▽
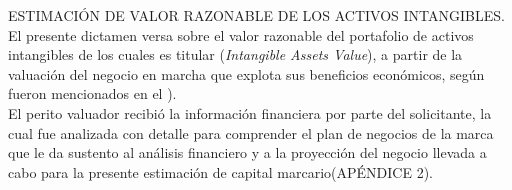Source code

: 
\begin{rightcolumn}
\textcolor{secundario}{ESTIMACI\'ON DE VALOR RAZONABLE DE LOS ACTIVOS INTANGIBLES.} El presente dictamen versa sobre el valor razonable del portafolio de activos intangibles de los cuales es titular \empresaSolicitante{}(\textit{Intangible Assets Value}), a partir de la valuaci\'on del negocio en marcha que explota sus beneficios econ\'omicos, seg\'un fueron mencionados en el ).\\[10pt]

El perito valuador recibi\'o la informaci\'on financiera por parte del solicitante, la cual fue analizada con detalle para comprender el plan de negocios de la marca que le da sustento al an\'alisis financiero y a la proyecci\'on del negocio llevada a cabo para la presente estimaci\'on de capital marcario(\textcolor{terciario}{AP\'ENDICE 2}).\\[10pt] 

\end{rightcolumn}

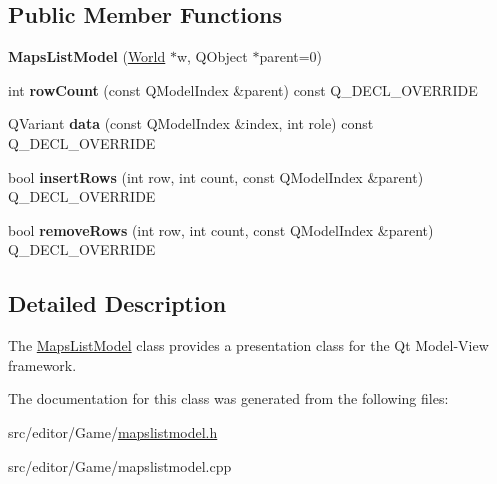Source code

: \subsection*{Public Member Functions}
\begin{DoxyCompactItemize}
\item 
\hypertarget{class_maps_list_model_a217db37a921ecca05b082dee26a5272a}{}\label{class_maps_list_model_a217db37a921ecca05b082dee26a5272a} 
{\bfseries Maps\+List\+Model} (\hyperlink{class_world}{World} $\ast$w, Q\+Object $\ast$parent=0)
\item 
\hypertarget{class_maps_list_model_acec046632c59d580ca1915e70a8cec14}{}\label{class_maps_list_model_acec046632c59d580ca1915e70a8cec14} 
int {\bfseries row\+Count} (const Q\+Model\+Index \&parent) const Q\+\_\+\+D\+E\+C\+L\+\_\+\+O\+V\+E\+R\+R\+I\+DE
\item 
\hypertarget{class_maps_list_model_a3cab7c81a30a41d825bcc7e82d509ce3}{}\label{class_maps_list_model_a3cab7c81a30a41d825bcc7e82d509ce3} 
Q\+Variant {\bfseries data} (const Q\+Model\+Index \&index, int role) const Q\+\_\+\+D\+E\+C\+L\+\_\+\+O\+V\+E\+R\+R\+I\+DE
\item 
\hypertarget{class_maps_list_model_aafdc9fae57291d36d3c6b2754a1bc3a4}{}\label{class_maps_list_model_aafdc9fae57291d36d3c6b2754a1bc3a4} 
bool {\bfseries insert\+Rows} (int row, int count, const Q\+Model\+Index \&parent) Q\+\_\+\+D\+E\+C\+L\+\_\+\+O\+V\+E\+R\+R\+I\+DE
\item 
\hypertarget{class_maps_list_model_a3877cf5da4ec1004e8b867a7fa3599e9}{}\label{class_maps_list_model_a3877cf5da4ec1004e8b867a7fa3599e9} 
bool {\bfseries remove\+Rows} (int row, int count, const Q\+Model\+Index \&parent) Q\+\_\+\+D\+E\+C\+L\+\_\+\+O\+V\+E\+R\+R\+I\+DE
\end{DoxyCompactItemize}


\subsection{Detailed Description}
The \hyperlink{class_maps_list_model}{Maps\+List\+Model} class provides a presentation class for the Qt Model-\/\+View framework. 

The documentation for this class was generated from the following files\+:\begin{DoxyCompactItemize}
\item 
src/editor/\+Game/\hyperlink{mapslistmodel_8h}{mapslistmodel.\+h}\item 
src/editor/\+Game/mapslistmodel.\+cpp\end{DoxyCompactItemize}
△
▽
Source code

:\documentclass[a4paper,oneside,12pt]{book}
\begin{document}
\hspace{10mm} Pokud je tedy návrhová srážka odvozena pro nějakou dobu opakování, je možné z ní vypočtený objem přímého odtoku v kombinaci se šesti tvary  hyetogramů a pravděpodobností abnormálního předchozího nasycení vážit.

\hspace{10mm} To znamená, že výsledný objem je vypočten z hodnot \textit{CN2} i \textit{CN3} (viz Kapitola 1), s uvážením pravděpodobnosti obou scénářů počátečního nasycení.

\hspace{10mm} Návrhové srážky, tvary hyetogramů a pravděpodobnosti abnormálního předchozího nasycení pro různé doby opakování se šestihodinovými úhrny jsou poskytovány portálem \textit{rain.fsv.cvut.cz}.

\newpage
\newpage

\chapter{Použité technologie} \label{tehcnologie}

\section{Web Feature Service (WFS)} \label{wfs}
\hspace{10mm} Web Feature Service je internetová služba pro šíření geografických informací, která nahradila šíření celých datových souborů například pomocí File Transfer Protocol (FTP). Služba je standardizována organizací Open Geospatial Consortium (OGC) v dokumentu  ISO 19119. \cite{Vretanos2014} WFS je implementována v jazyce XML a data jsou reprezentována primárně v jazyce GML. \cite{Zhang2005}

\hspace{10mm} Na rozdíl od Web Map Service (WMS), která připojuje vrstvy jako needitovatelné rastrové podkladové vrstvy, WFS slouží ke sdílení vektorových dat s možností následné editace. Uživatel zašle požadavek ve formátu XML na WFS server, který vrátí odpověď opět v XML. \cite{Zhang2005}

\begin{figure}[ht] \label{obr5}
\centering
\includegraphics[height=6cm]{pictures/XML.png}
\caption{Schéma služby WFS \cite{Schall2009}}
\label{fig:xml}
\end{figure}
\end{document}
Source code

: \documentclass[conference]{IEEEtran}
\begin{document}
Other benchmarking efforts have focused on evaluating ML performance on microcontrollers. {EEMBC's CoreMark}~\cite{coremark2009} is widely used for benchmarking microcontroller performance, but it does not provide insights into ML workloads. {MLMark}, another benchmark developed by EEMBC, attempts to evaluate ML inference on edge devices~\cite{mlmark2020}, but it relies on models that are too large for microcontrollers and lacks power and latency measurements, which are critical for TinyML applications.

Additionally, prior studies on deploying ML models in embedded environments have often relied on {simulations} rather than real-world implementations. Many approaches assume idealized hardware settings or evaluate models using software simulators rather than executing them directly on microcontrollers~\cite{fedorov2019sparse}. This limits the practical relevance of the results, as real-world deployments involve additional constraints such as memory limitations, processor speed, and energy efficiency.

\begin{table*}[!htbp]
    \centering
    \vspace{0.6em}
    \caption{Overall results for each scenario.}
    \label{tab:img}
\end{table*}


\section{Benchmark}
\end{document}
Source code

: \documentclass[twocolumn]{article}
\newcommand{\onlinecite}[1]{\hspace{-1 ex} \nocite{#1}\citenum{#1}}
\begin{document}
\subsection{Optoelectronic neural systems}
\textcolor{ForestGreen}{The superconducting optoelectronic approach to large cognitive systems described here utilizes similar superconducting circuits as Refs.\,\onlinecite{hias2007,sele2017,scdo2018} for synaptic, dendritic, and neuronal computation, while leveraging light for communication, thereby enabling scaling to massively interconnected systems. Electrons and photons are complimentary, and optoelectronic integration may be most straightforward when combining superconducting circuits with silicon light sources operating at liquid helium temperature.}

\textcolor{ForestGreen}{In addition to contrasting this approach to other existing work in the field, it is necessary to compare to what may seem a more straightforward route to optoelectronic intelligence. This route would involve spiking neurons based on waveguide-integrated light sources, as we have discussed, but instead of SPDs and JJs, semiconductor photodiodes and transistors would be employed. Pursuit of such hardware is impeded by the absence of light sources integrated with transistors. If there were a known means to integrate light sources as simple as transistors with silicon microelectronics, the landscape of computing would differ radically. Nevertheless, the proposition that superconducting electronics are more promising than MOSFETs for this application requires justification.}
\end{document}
△
▽
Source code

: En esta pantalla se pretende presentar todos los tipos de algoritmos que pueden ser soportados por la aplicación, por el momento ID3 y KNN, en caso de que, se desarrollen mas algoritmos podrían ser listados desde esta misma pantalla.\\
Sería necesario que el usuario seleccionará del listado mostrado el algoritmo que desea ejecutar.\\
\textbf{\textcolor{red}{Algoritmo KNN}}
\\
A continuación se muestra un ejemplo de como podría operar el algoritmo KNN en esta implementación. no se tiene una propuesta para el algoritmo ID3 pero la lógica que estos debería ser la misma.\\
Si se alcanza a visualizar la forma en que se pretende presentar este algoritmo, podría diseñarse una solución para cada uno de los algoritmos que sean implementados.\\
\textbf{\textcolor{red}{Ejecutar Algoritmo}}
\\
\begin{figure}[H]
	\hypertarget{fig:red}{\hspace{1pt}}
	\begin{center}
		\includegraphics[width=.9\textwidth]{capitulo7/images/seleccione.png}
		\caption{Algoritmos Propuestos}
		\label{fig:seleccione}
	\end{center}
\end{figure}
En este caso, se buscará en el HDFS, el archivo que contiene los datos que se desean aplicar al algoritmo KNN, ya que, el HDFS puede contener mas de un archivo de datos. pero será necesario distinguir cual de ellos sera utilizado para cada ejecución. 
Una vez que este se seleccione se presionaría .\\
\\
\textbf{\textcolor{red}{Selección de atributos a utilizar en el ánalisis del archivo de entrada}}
△
■ **Aim of the exercise**
Lines of the listing above that hold the string "DoxyCompactItemize" should each be copied.

■ **Written answer**
\begin{DoxyCompactItemize}
\end{DoxyCompactItemize}
The documentation for this class was generated from the following files\+:\begin{DoxyCompactItemize}
src/editor/\+Game/mapslistmodel.\+cpp\end{DoxyCompactItemize}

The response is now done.